We hypothesize that attention to: 1) the color of the blue-vs-green marble/cab will correlate with answering with the likelihood, 2) the urn/cab company will correlate with the base rate, 3) the "match" between urn and signal or to whether the witness's report is correct will correlate with answering with the likelihood, 4) both color/match and urn correlate with the Bayesian answer, 5) nothing correlates with 50-50, and 6) the irrelevant signal correlates with 50-50 or the base rate.
We have six gambler's fallacy treatments:
1. TH vs HH: Asks the relative frequency of these 2-flip sequences of coin flips.

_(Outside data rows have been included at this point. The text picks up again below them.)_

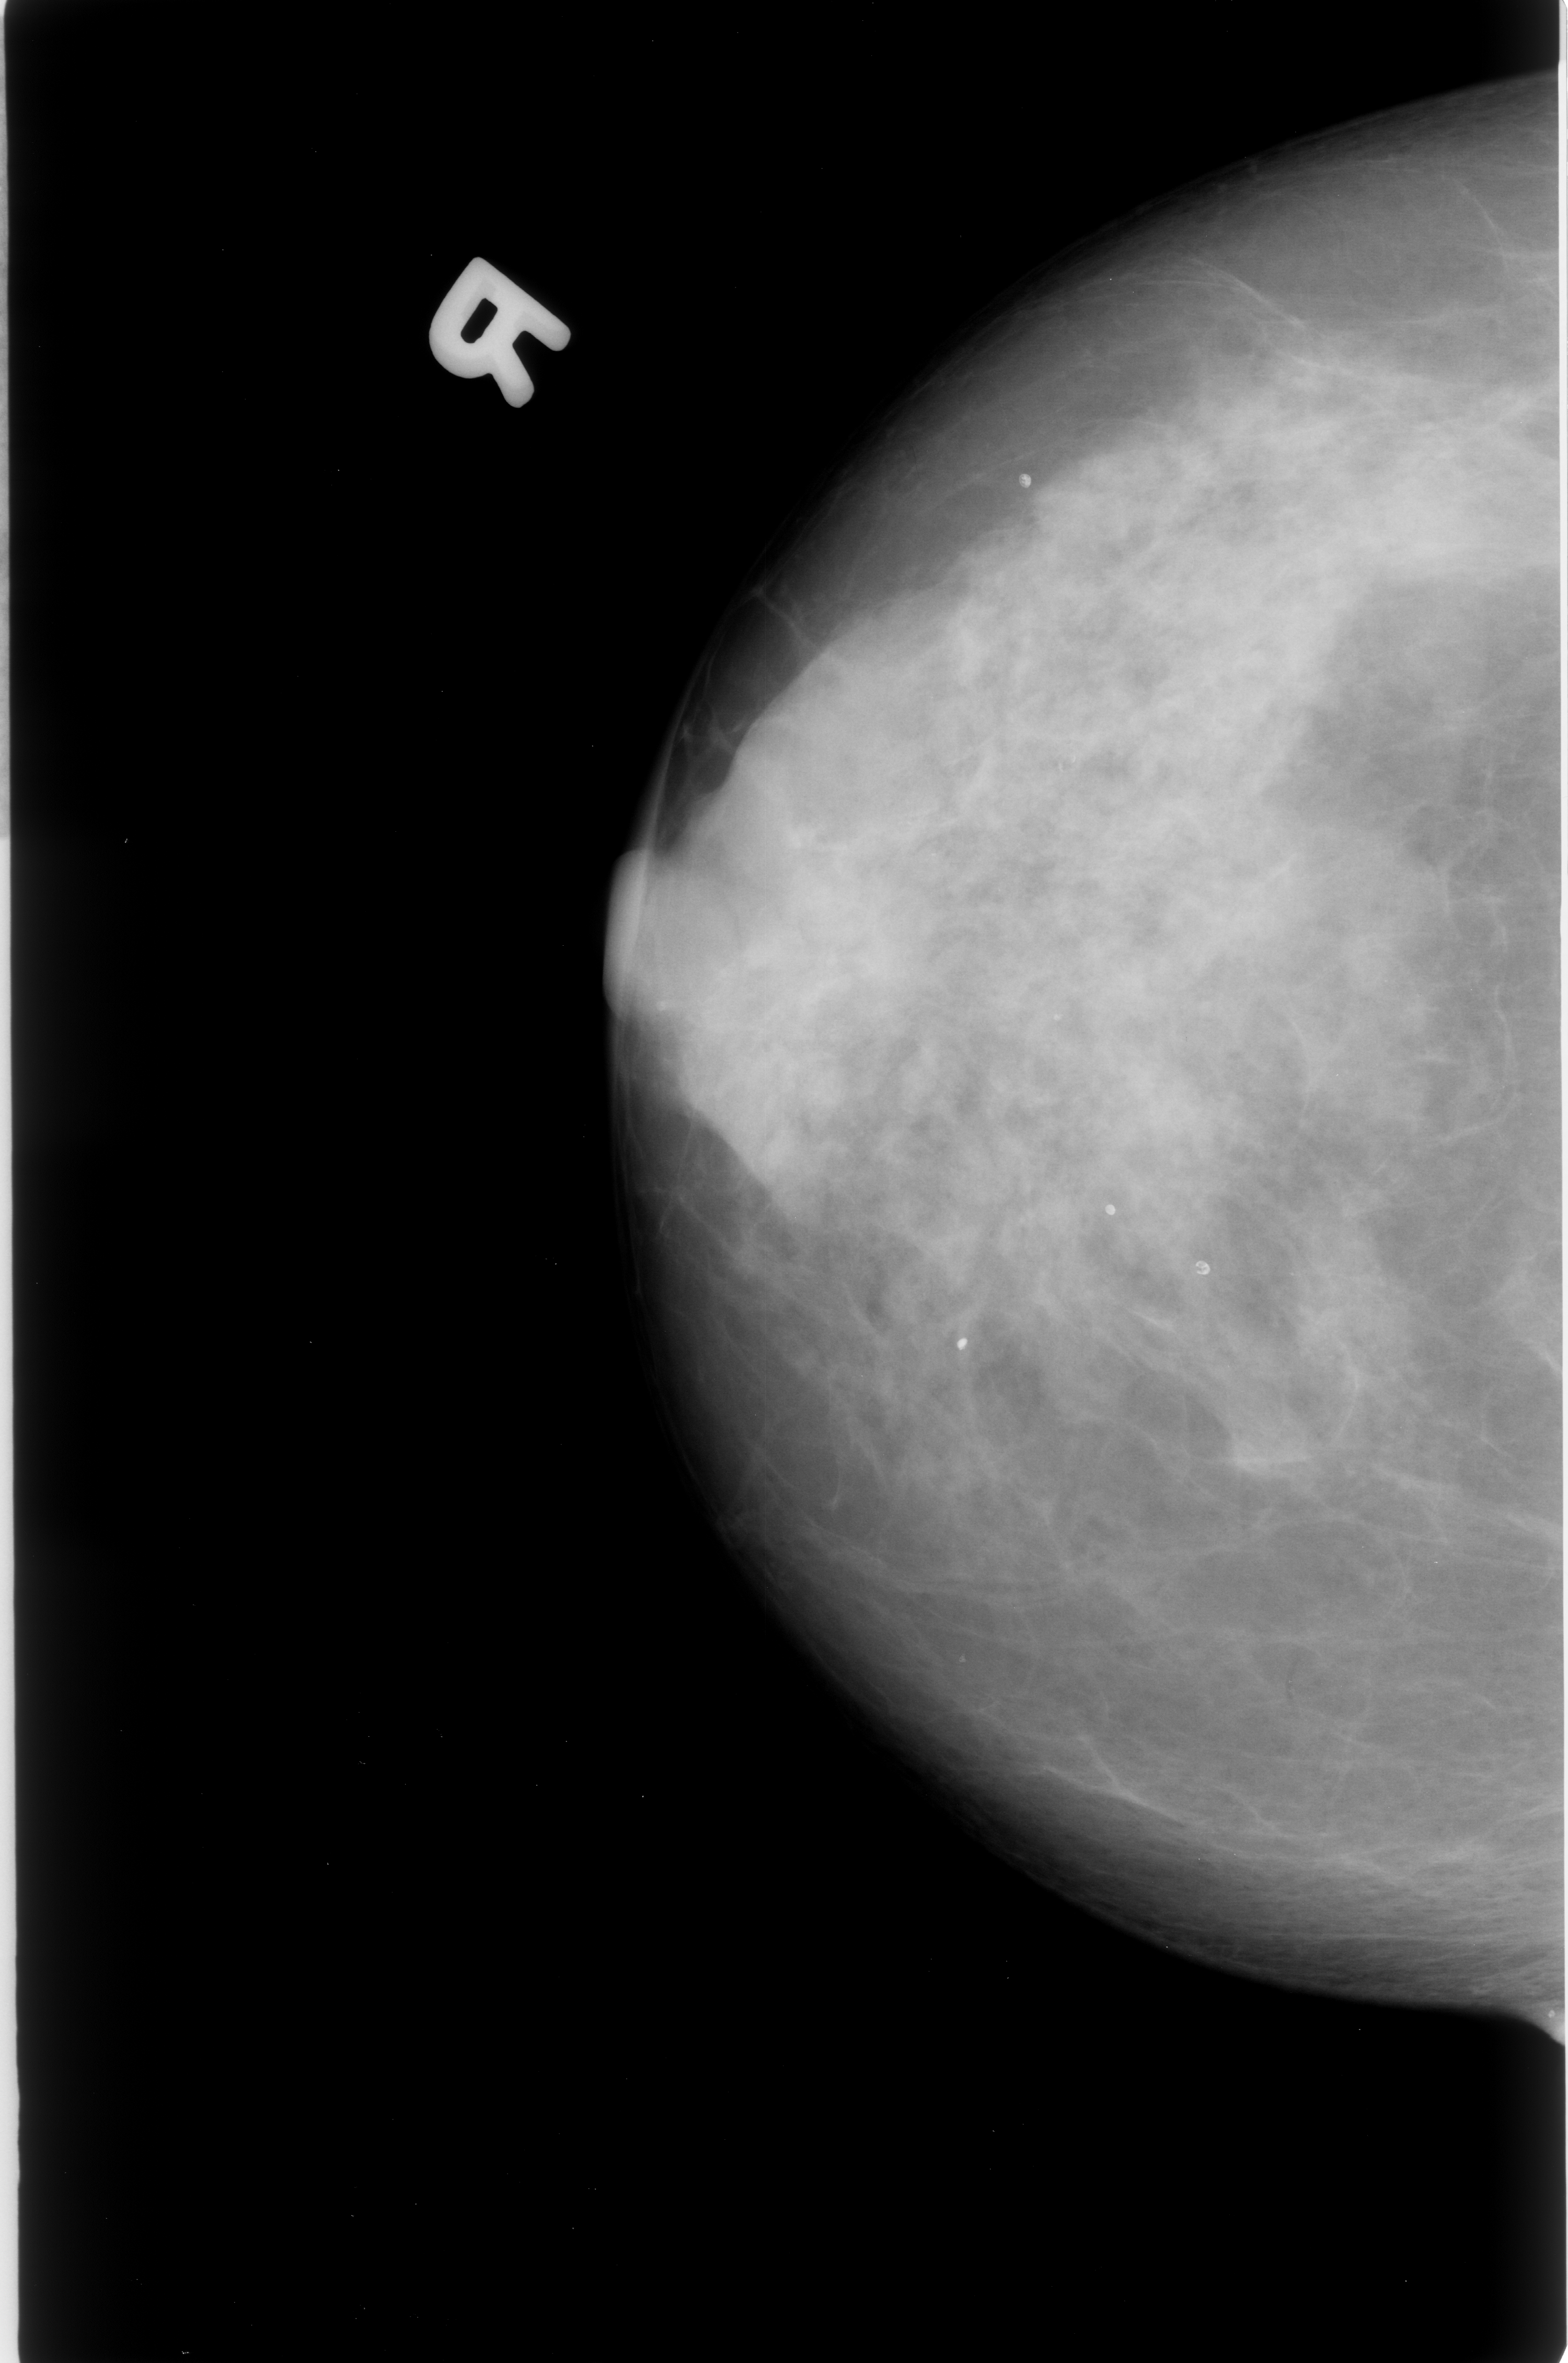
Mammogram (digitized film). Right breast. CC view. BI-RADS breast density category 3 (scale 1–4). 1568 × 2363 image matrix.
Marked abnormalities (boxes around the expert regions of interest):
- Finding 1 of 2: calcifications, morphology punctate / pleomorphic, distribution clustered; BI-RADS assessment category 3; subtlety rating 2 on a 1 (subtle) to 5 (obvious) scale; pathology (as recorded): malignant: box from (x=915, y=832) to (x=963, y=888) px
- Finding 2 of 2: calcifications, morphology punctate / pleomorphic, distribution clustered; BI-RADS assessment category 3; pathology (as recorded): malignant: (x=1045, y=731)–(x=1101, y=796)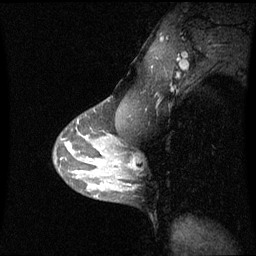
Breast MRI (dynamic contrast-enhanced), one sagittal slice; slice 46 of 60 in the series (ordered by position); dynamic contrast-enhanced series, image 2 of 3 at this slice position (ordered by acquisition); 1.5 T; TE 4.2 ms, TR 8.9 ms; 2 mm slice thickness; 256 × 256 image matrix, field of view 230 × 230 mm. Female patient, age 42 years. From the clinical record (not read from this slice): setting: breast cancer imaged before/during neoadjuvant chemotherapy; receptor status: triple-negative.
Annotated regions visible in this slice (semi-automatic segmentation, software-assisted and operator-edited):
- analysis volume of interest (the breast-tissue region the enhancement analysis was run in; not a lesion): box from (x=114, y=150) to (x=134, y=180) px
- tumour enhancement mask (voxels above the 70 % enhancement threshold inside the analysis volume of interest): (x=128, y=163)–(x=131, y=167)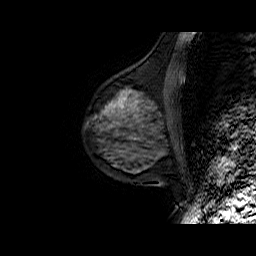
Breast MRI (dynamic contrast-enhanced), one sagittal slice. Position 22 of 50 along the scan axis. Dynamic contrast-enhanced series, time point 2 of 6 at this slice position (early post-contrast). 1.5 T. TE 6.5 ms, TR 32.9 ms. 4 mm slice thickness. 256 × 256 image matrix, field of view 200 × 200 mm. Female patient. From the clinical record (not read from this slice): setting: breast cancer imaged before/during neoadjuvant chemotherapy; receptor status: HR-positive, HER2-negative.
Outlined on this slice (semi-automatically segmented with operator editing):
- analysis volume of interest (the breast-tissue region the enhancement analysis was run in; not a lesion): bounding box <85,75,179,149> (left, top, right, bottom; pixels)
- tumour enhancement mask (voxels above the 100 % enhancement threshold inside the analysis volume of interest): <109,104,123,112>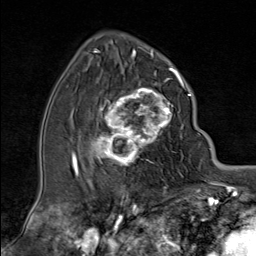
Breast MRI (dynamic contrast-enhanced), one axial slice. Slice 50 of 80 in the series (ordered by position). Cropped to one breast. Dynamic contrast-enhanced series, time point 2 of 9 at this slice position (early post-contrast). 1.5 T. TE 1.8 ms, TR 4.3 ms. 256 × 256 image matrix, field of view 180 × 180 mm. Female patient.
Annotated regions visible in this slice (semi-automatically segmented with operator editing):
- enhancing-tissue mask used for the functional tumour volume (all voxels passing the contrast-enhancement thresholds inside the analysis volume; usually the tumour): bounding box <89,79,181,166> (left, top, right, bottom; pixels)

2. THTHHT vs HHHHHH: we hypothesize this will decrease the mode at 50-50 and shift the mean belief down (where lower beliefs correspond to committing the gambler's fallacy more) compared to treatment 1.
3. HHHHHT vs HHHHHH.
4. P(H | HHHHH): Same as treatment 3, except it is emphasized how the problem is asking for the probability that the final flip is heads vs tails conditional on the first five flips all being heads (rather than just asking about the likelihood of each of these sequences as a whole). We hypothesize this will increase the mode at 50-50 compared to treatment 3.
5. Priming control condition. Before participants answer the main question (which will be about THTHHT vs HHHTHH), they will rate 15 pairs of sequences by how similar they are to each other, where this means how many individual flips differ between them (e.g., first flip is heads in one but tails in the other).
6. Priming share heads: Same as treatment 5 but the ratings questions will ask about what share of flips in each sequence are heads vs tails and ask participants to rate differences between them on this basis. We intend this treatment to boost attention paid to share heads in the main gambler's fallacy question (about THTHHT vs HHHTHH), which we will measure using self-reported attention. If it succeeds in sufficiently boosting attention to share heads, we hypothesize that it will reduce the fraction of participants who answer with 50-50 and lower the mean belief (where lower beliefs correspond to exhibiting the gambler's fallacy more).
Our model suggests that attention to the share of heads vs tails will correlate with committing the gambler's fallacy.
In April 2024, we will run additional treatments with the following design. All participants will answer two inference problems and two "compound probability reduction" problems. These will allow us to see whether answers are correlated across problems within person. The second inference problem is always an identical balls-and-urns problem. The first inference problem is either has a low (60%) or high (90%) likelihood, meant to vary the contrast of the signal and therefore boost the share of participants who respond with the likelihood. This design will allow us to test the extent to which treatment effects stemming from altering the first inference problem spillover onto participants' answers to the second inference problem, which is held fixed. We will also vary whether the first inference problem has a balls-and-urns (N=2,500) or taxicabs (N=500) framing to test whether there is a greater correlation between answers within vs across frames. We include a larger sample size for balls-and-urns to maximize precision to test the spillover effects of varying the contrast in the first problem on the second problem (which is always a balls-and-urns problem, and we expect spillovers, if there are any, to arise within rather than across frames).
The compound probability problems are meant to test whether people's answers tend to cluster on the modes our model predicts as well as investigate correlation across problems. The problems simply tell participants a prior (the odds a computer will choose the "orange" vs the "purple" deck of cards) and likelihoods for each deck (the share of cards whose suit is spades). They then ask given these numbers the probability that a spades is drawn. Participants will be evenly split across 4 parameterizations.